▶ Extracted records:
+ + +
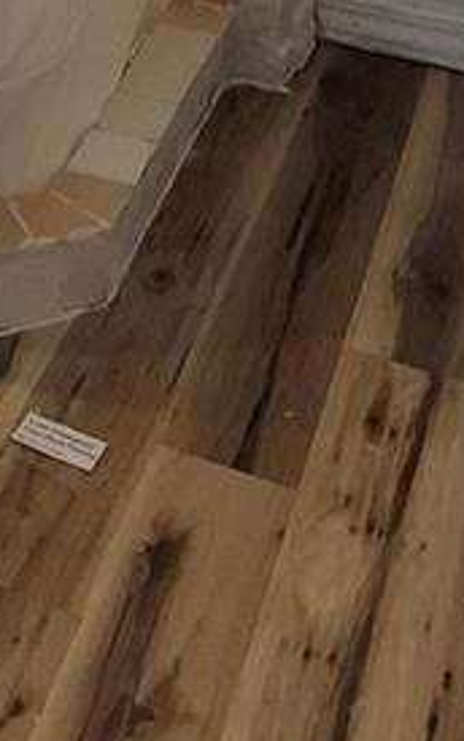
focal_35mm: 77
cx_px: 111
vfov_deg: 19.6
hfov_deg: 16.8
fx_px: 1557
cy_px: -609
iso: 125
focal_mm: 1.74
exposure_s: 1/60
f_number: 2.2
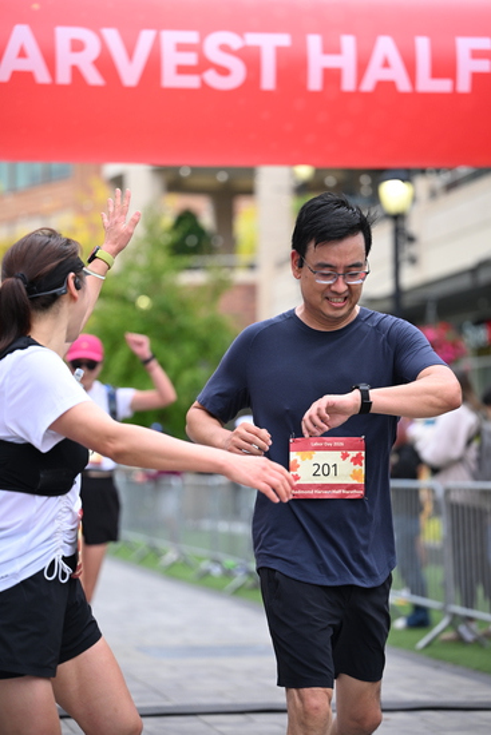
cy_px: 368
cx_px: 246
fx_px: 2065
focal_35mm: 101
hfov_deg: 13.6
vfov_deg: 20.2
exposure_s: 1/2000
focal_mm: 101
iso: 640
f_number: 2.8
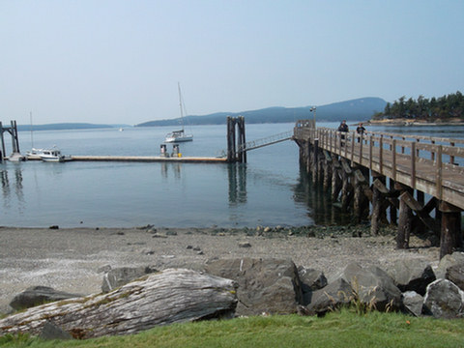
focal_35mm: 32
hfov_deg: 56.8
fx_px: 429
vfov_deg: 44.2
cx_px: 232
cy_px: 174
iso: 80
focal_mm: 5.7
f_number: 3.7
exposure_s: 1/800
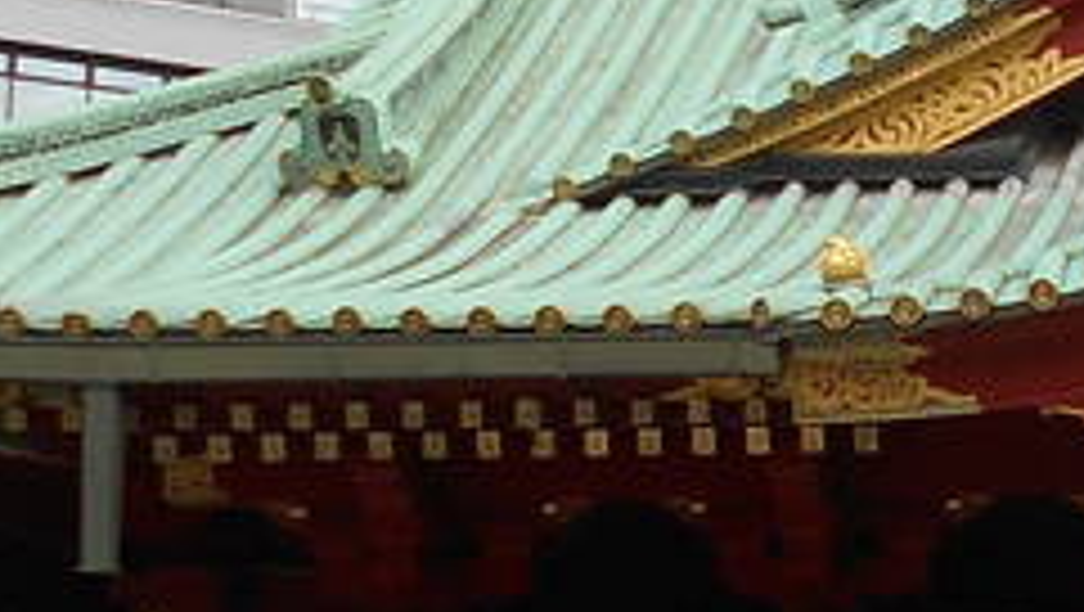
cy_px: 495
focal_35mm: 141
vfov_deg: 8.6
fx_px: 4056
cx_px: 1754
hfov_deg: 14.0
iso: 80
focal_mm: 4.6
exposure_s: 1/500
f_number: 3.2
+ + +
Could you restate every record above word for word, leaving the pictures out?

▶ Solution to this task:
focal_35mm: 77
cx_px: 111
vfov_deg: 19.6
hfov_deg: 16.8
fx_px: 1557
cy_px: -609
iso: 125
focal_mm: 1.74
exposure_s: 1/60
f_number: 2.2
cy_px: 368
cx_px: 246
fx_px: 2065
focal_35mm: 101
hfov_deg: 13.6
vfov_deg: 20.2
exposure_s: 1/2000
focal_mm: 101
iso: 640
f_number: 2.8
focal_35mm: 32
hfov_deg: 56.8
fx_px: 429
vfov_deg: 44.2
cx_px: 232
cy_px: 174
iso: 80
focal_mm: 5.7
f_number: 3.7
exposure_s: 1/800
cy_px: 495
focal_35mm: 141
vfov_deg: 8.6
fx_px: 4056
cx_px: 1754
hfov_deg: 14.0
iso: 80
focal_mm: 4.6
exposure_s: 1/500
f_number: 3.2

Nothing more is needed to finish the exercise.